Story and photos by Manos Angelakis
Bottle shots courtesy of the producer
Like any food product, olive oil has a finite shelf life; quite extended if the product is kept under the right conditions, but quite short if not.
I use olive oil on a practically daily basis to poach vegetables (see article), to finish soups and grilled fish, for sautÚing and dressing salads.
I found that it is very important to keep extra virgin olive oil under the proper conditions. There are factors that actually speed up the aging process and turn the bottles rancid.
Olive oil, and especially extra virgin olive oil should be always kept in a cool and dark place, away from direct sunlight and heat. Oil is usually sold in tin cans (for larger quantities) or dark green bottles for that reason. Temperature is also very important. Too high an ambient temperature would render your oil rancid before its time; but, too low temperatures are also not good for storage. Olive oil goes just as bad at low temperatures, so keep your oil away from the refrigerator. Another factor is tight closure of the container; air causes the oil to oxidize and go bad faster.
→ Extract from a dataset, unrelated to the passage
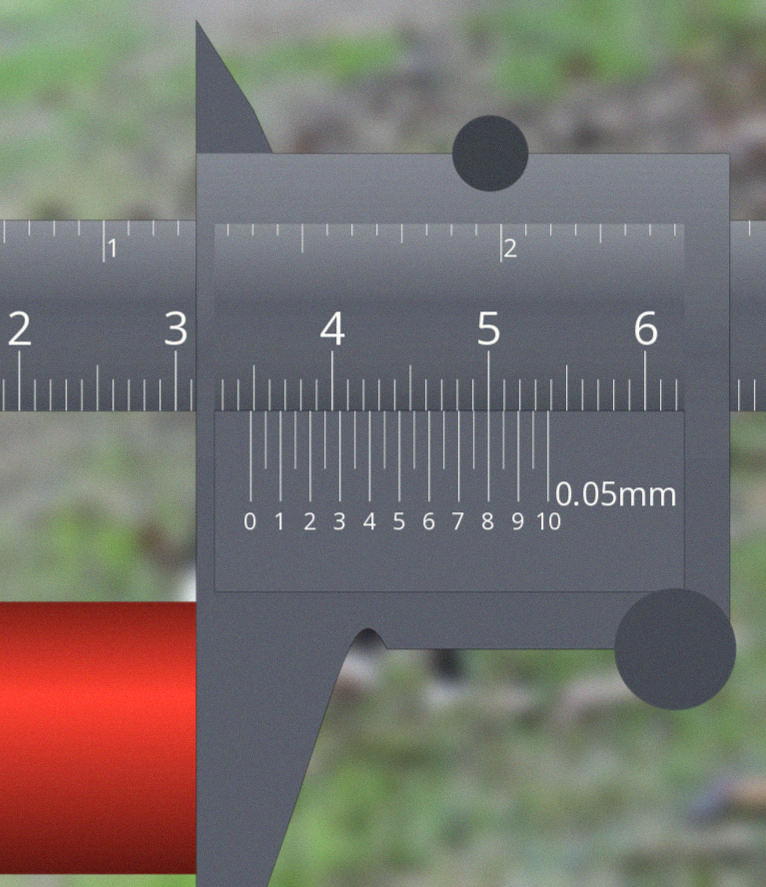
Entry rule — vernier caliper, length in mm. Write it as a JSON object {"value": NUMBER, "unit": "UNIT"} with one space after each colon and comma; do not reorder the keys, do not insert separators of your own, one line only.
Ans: {"value": 34.8, "unit": "mm"}
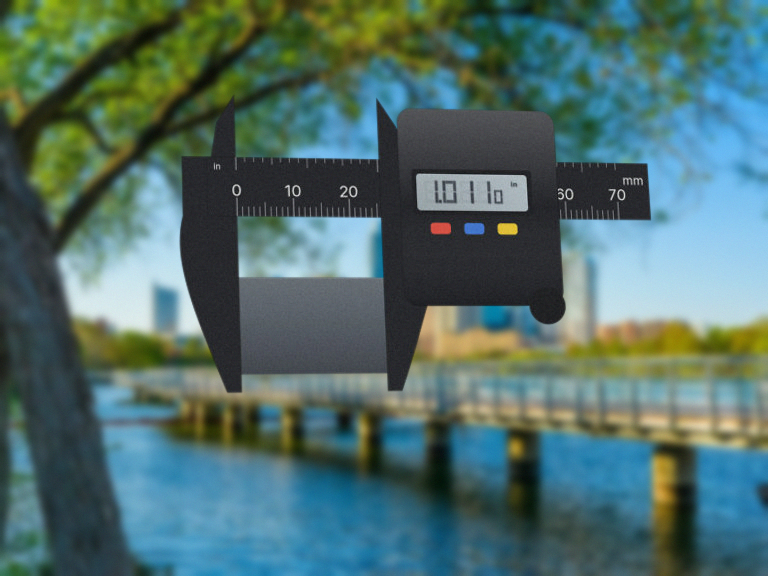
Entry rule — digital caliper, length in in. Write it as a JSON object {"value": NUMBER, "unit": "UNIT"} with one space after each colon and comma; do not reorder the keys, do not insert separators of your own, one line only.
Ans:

If extra virgin oil is properly stored, it will normally have a shelf life of a little over one year in a bottle or 1 1/2 years in a larger tin, properly stored. My bottles are usually finished in 3 to 4 months, so normally I don’t have to worry about their long term freshness and whenever I buy larger, 3 litter tins which a lot of good oil comes in, it is finished within less than a year.
The longest I have kept olive oil was when my cousin in Greece gave me a 5 gallon tin from the olive grove at her summer home on one of the Greek islands; it was pressed and fined 2 days before she gave it to me. I kept using it for almost 2 years without loss of taste and, early on, I gave a number of gift bottles to friends that loved the freshness and aroma.
In Italy, Extra Virgin Olive Oil is certified as such and has to be tested and meet or exceed certain requirements.
One of the olive oil purveyors whose oils I had recently a chance to taste and use is Capatriti.
We receive 16 oz samples of Extra Virgin and 100% Pure.
Both are blends of high quality olive oil from a number of countries; in the extra virgin case a blend is of first pressed oils from Argentina, Chile, Egypt, Greece, Spain, Lebanon, Tunisia and Turkey and in the 100% pure from a blend of Greek, Italian, Spanish, Tunisian and Turkish oils. Both styles are bottled in a facility in Hauppauge, NY.
We tasted them first and used them in salads, then cooked with them. They are both good for everyday use and are affordable. Yes, they are blends of oils from different oil varieties from different countries and that is done to create a specific “house profile” making sure that all the oils of this particular brand, whenever purchased, will retain the best specific flavor profile. Fresh, authentic extra virgin olive oil is bright with a peppery bite at the back of the throat. That occurs because of the polyphenols in the oil.
Ignorant internet trolls have labeled oil blends as “fake oil”. Don’t you believe it.
Fake olive oil is one that has other, much cheaper oils like vegetable oil or soy or peanut oil mixed in it to increase the producer's profit or is mixed with oil from low quality olives i.e. olives that are over ripe and have fallen off the tree on the ground or that have been badly damaged during transport to the mill but still labeled as superior olives. A fake olive oil will taste dull and greasy and have a waxy taste if it has begun to get rancid.
A high end blend is produced to retain the best taste characteristics of each olive variety in the blend, while less desirable characteristics are minimized. They are geared towards a larger consumer base.
I personally use olive oil from a single olive variety on salads and grilled fish and for finishing, and mostly blends for general cooking. High quality extra virgin oil should be used exclusively in salads or grilled fish.